LOTOS Parafiny coraz lepiej radzi sobie na konkurencyjnym rynku świec i zniczy, które wg szacunkowych danych w ub. r. wynosiły odpowiednio 23,5 mln zł i blisko 300 mln zł.
Pod koniec maja br. spółka prezentowała swoją najnowszą kolekcję na Międzynarodowych Targach Poznańskich Home Decor. Produkowane w Czechowicach-Dziedzicach świece przeznaczone są bowiem przede wszystkim dla tych, którzy cenią sobie jakość wykonania i są otwarci także na niekonwencjonalne pomysły projektantów.
– Jesteśmy zadowoleni, z naszej obecności na targach branżowych w stolicy Wielkopolski. Najbardziej cieszy fakt, że w ciągu kilkunastu miesięcy od uruchomienia fabryki produkcji świec w Czechowicach, udało się zrobić tak duży postęp. Oferta LOTOS Parafiny należy dziś do najciekawszych na rynku, to ponad 100 rodzajów świec w bogatej kolorystyce i niespotykanych kształtach – podkreślił Leszek Stokłosa, prezes zarządu spółki LOTOS Parafiny.
Kreatorzy trendów
Spółka obok tradycyjnych kanałów dystrybucji świec stołowych i artystycznych, rozwija również mniejsze, lecz bardzo interesujące segmenty sprzedaży małych serii swoich produktów.
– Nasi klienci to bardzo wymagający odbiorcy, dla których często nie cena, lecz jakość wyrobów, niepowtarzalność wzorów i pewność dostaw są najważniejsze. Oferujemy klientom świece artystyczne, wykonywane ręcznie, w krótkich seriach. To bardzo dobry i atrakcyjny rynek. Gdzie zwraca się przede wszystkim uwagę na sposób wykonania świecy, jej funkcje dekoracyjne i zdobnicze, gdzie szczególną rolę odgrywa jakość i niepowtarzalność produktu – podkreśla Leszek Stokłosa, prezes zarządu spółki LOTOS Parafiny. – Zadbaliśmy o to, by w proponowanych wzorach, było jak najwięcej elementów indywidualnych, autorskich. Nie interesuje nas jedynie odwzorowywanie trendów, chcemy je tworzyć – dodaje Stokłosa.
Surowiec to atut
Ubiegłoroczny rynek parafin w Polsce szacowany jest na około 180 tys. t.

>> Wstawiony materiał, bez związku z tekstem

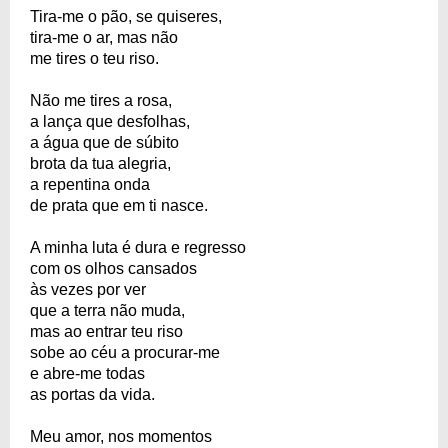
Tira-me o pão, se quiseres,
tira-me o ar, mas não
me tires o teu riso.
Não me tires a rosa,
a lança que desfolhas,
a água que de súbito
brota da tua alegria,
a repentina onda
de prata que em ti nasce.
A minha luta é dura e regresso
com os olhos cansados
às vezes por ver
que a terra não muda,
mas ao entrar teu riso
sobe ao céu a procurar-me
e abre-me todas
as portas da vida.
Meu amor, nos momentos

Zdaniem wielu ekspertów, w 2008 r. zabraknie około 40–50 tys. t surowca, co spowodować może zmniejszenie krajowej produkcji i importu parafin ze wschodu.
– Podejmując rozmowy z klientami, LOTOS Parafiny jest w komfortowej sytuacji, ponieważ spółka ma własny surowiec. Stawia to nas w zdecydowanie lepszej sytuacji, niż większość producentów świec i zniczy, którzy zmuszeni są kupować surowce na zewnątrz, po wyższych cenach. Jesteśmy w stanie zrealizować bez kłopotów każdą dostawę – stwierdza Leszek Stokłosa.

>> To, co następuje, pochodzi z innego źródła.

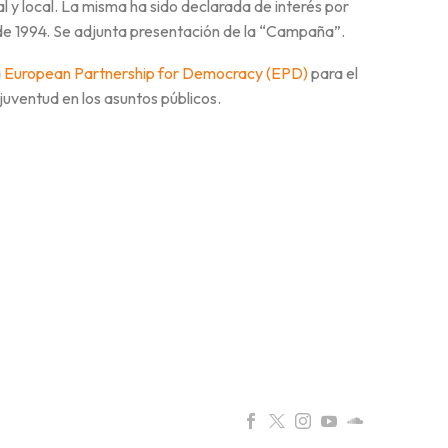
l y local. La misma ha sido declarada de interés por
 de 1994. Se adjunta presentación de la “Campaña”.
a
European Partnership for Democracy (EPD)
para el
 juventud en los asuntos públicos.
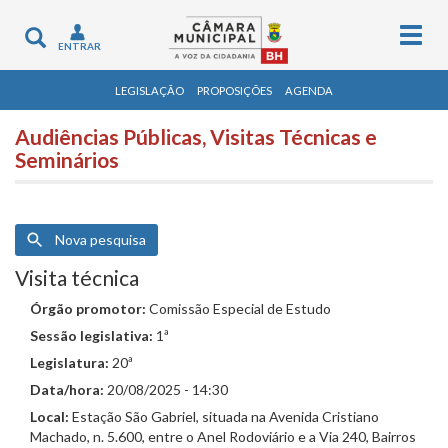
Togg
Toggle
ENTRAR
navig
navigation
LEGISLAÇÃO
PROPOSIÇÕES
AGENDA
Audiências Públicas, Visitas Técnicas e
Seminários
Nova pesquisa
Visita técnica
Órgão promotor:
Comissão Especial de Estudo
Sessão legislativa:
1ª
Legislatura:
20ª
Data/hora:
20/08/2025 - 14:30
Local:
Estação São Gabriel, situada na Avenida Cristiano
Machado, n. 5.600, entre o Anel Rodoviário e a Via 240, Bairros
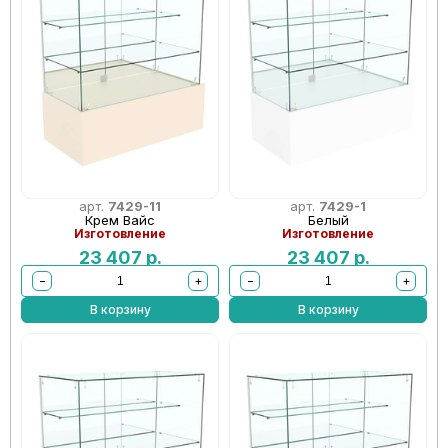
арт.
7429-11
арт.
7429-1
Крем Вайс
Белый
Изготовление
Изготовление
23 407
р.
23 407
р.
−
+
−
+
В корзину
В корзину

LOTOS Parafiny Sp. z o.o., powstała w 2005 roku i należy do Grupy LOTOS S.A. Firma jest jednym z największych w Europie producentów i dystrybutorów parafin. Posiada dwa zakłady produkcyjne w Jaśle i Czechowicach-Dziedzicach. W 2005 r. spółka rozpoczęła produkcję świec i zniczy dla klientów detalicznych. Zakład w Czechowicach-Dziedzicach jest wyposażony w specjalnie zaprojektowane przez firmę Weissbach linie produkcyjne o wysokiej wydajności i automatyzacji procesów. Warta około 18 mln zł inwestycja pozwoliła spółce na wprowadzenie na rynek rodziny ekskluzywnych produktów pod marka „PROMETEO”.